▸ What the task requires: Reproduce the records line for line, starting at the line containing "ფილმები ქართულად" and ending after the line containing "Informativa Privacy.". Omit the pictures from your answer.

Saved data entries

*** Begin section ***

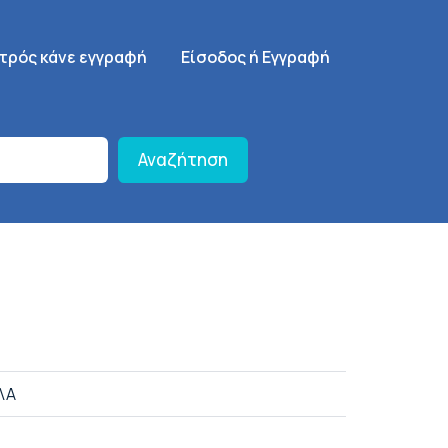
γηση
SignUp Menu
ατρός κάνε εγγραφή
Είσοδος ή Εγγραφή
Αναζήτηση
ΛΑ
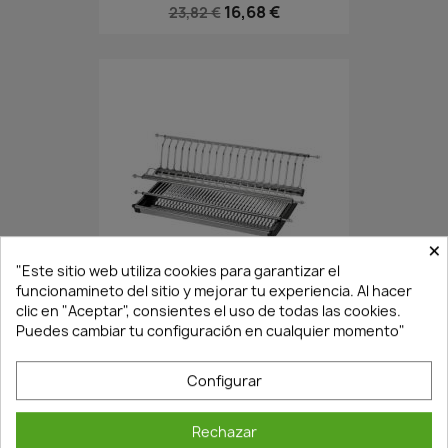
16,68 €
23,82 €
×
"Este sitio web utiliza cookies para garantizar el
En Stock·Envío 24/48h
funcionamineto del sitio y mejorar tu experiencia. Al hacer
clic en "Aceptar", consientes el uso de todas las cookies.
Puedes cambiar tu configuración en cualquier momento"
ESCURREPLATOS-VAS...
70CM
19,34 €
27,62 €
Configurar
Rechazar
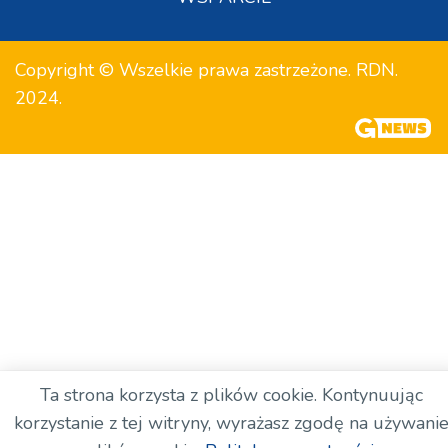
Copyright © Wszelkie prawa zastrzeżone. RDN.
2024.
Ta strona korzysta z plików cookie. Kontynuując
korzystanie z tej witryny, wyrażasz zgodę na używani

*** End section ***
*** Begin section ***

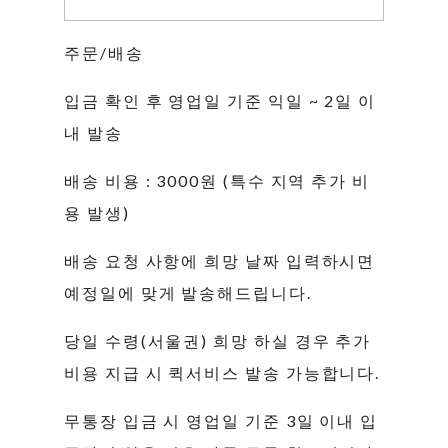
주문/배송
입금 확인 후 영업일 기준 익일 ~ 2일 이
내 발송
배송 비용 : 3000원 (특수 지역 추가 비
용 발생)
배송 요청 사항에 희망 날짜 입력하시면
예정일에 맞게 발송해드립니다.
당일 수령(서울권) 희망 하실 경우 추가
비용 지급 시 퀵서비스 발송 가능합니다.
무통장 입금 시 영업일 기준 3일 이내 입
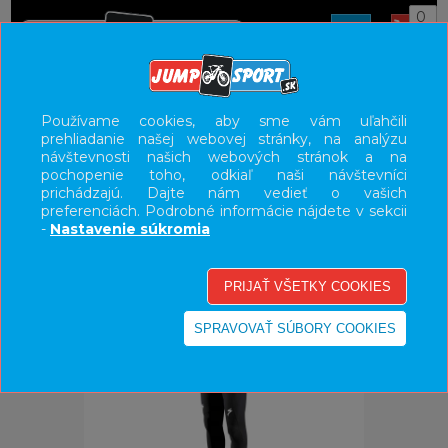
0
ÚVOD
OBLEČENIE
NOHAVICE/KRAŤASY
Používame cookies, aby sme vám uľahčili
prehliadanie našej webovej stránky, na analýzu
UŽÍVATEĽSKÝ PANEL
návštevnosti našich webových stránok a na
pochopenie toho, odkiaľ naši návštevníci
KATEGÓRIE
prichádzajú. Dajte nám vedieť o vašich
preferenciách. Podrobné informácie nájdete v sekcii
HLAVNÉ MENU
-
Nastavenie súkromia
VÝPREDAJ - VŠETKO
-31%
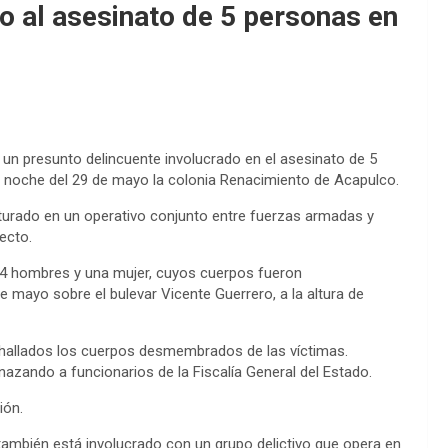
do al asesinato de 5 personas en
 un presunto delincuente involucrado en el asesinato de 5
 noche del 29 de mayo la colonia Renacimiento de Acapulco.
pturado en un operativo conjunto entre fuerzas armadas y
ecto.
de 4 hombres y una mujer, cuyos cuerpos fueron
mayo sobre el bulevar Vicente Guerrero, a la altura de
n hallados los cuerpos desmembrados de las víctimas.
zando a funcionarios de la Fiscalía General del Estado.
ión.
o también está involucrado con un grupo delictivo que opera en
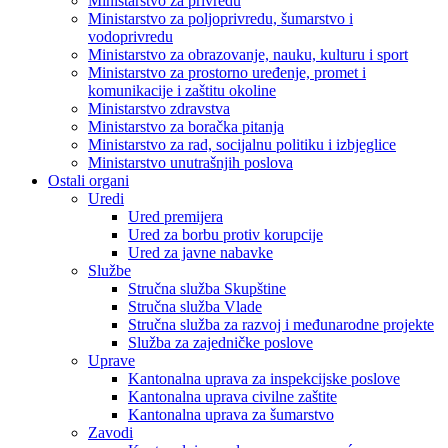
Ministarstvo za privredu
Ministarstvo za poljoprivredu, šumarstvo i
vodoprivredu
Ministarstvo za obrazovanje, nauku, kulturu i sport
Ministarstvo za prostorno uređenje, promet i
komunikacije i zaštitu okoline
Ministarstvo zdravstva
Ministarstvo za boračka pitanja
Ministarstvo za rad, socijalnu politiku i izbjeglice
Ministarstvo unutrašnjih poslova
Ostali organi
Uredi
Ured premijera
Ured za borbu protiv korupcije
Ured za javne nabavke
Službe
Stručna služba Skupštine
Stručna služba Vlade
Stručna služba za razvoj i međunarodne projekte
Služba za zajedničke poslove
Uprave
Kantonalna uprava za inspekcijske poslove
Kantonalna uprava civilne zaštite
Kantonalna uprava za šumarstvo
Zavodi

*** End section ***
*** Begin section ***

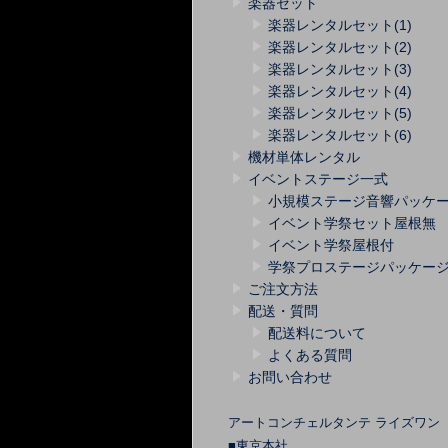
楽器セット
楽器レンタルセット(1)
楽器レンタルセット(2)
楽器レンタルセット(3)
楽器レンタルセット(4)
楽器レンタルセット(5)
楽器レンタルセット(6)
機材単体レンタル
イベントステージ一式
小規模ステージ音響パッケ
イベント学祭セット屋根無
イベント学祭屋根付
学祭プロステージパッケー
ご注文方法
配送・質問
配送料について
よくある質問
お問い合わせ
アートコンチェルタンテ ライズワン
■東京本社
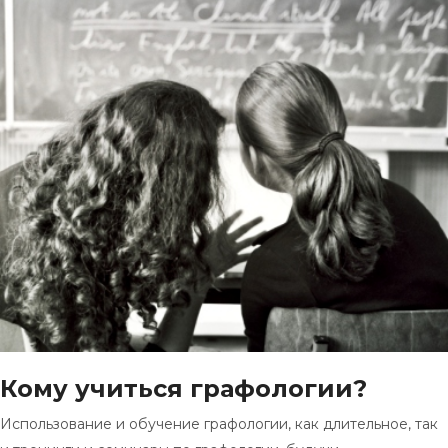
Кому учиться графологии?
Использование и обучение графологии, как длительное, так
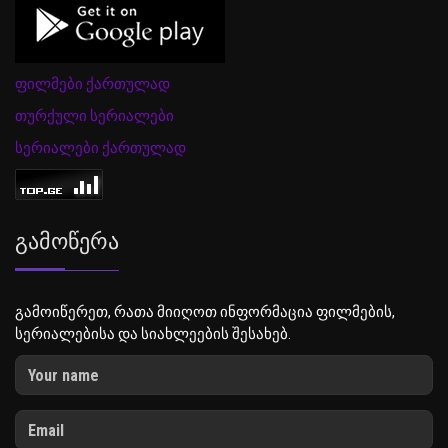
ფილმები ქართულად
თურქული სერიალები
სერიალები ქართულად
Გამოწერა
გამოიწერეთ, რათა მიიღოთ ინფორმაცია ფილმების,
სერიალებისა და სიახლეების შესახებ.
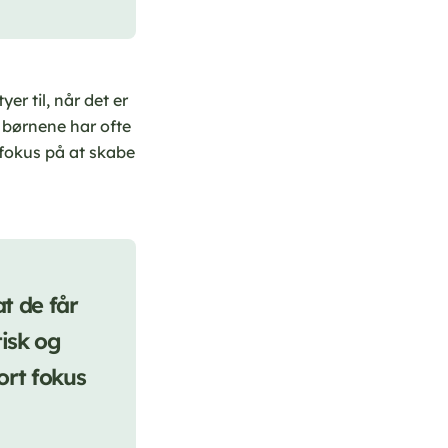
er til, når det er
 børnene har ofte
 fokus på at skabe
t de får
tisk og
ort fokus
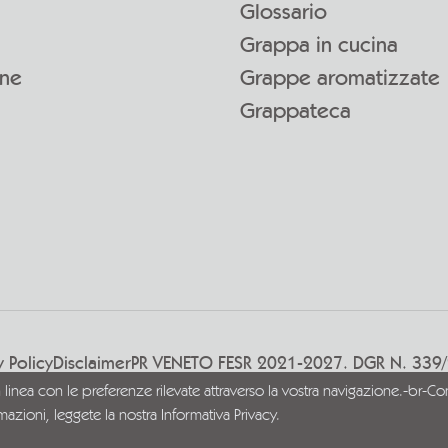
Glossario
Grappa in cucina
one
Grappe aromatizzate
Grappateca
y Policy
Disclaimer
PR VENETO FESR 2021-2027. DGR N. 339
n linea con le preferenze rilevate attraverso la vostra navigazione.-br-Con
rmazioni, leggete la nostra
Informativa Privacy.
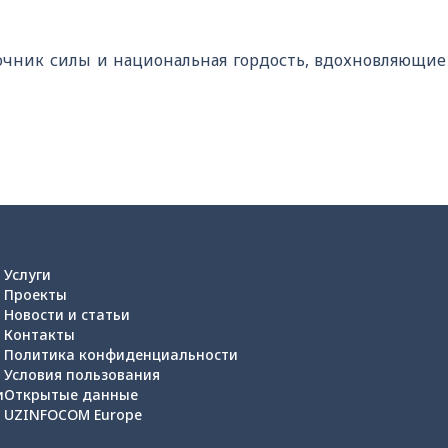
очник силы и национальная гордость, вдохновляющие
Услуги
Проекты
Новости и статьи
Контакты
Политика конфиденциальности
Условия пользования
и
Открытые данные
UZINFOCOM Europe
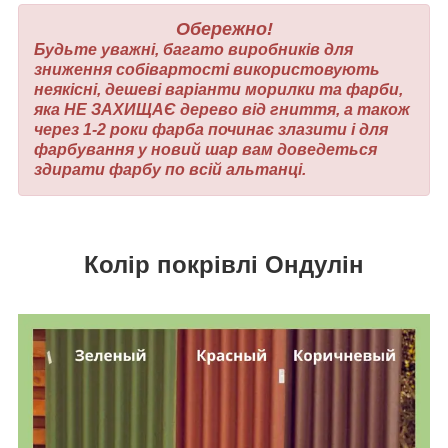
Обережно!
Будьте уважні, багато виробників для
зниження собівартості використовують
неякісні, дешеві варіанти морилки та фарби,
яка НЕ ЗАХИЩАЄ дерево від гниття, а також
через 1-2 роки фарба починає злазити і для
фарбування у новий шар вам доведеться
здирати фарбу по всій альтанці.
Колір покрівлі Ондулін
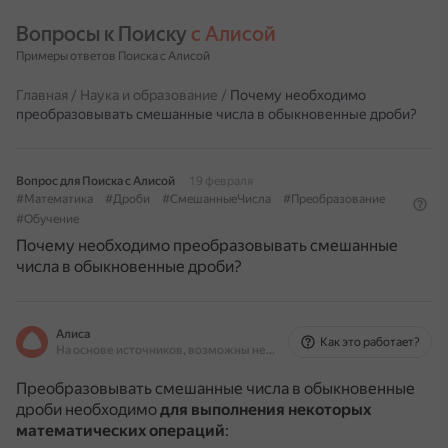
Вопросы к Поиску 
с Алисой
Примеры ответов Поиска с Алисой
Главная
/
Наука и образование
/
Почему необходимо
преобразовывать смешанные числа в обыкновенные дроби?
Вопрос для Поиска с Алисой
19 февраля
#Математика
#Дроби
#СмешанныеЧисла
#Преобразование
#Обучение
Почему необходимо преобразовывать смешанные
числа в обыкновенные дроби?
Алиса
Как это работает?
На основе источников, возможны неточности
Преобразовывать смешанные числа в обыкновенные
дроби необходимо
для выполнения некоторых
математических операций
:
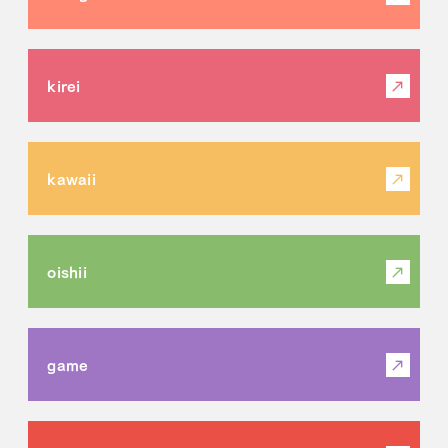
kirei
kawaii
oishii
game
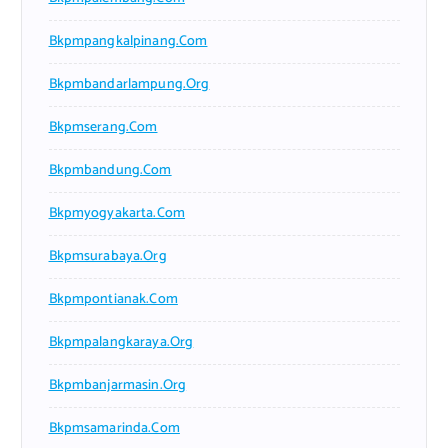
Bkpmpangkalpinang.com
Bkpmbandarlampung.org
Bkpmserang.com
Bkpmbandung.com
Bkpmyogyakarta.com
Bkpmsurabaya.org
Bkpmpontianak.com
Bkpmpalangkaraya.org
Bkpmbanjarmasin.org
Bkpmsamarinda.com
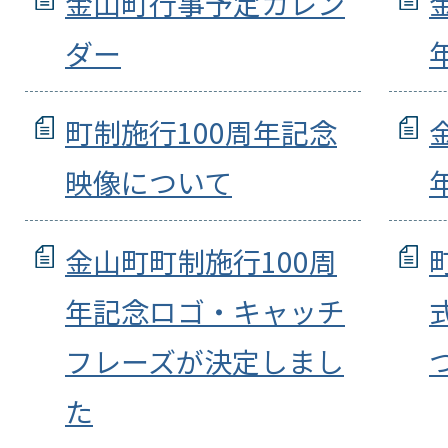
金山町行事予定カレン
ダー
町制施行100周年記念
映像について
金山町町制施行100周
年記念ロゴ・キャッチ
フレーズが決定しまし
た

*** End section ***

▸ Exercise result:
ფილმები ქართულად
თურქული სერიალები
სერიალები ქართულად
Გამოწერა
გამოიწერეთ, რათა მიიღოთ ინფორმაცია ფილმების,
სერიალებისა და სიახლეების შესახებ.
er til, når det er
 børnene har ofte
 fokus på at skabe
t de får
tisk og
ort fokus
Glossario
Grappa in cucina
one
Grappe aromatizzate
Grappateca
y Policy
Disclaimer
PR VENETO FESR 2021-2027. DGR N. 339
n linea con le preferenze rilevate attraverso la vostra navigazione.-br-Con
rmazioni, leggete la nostra
Informativa Privacy.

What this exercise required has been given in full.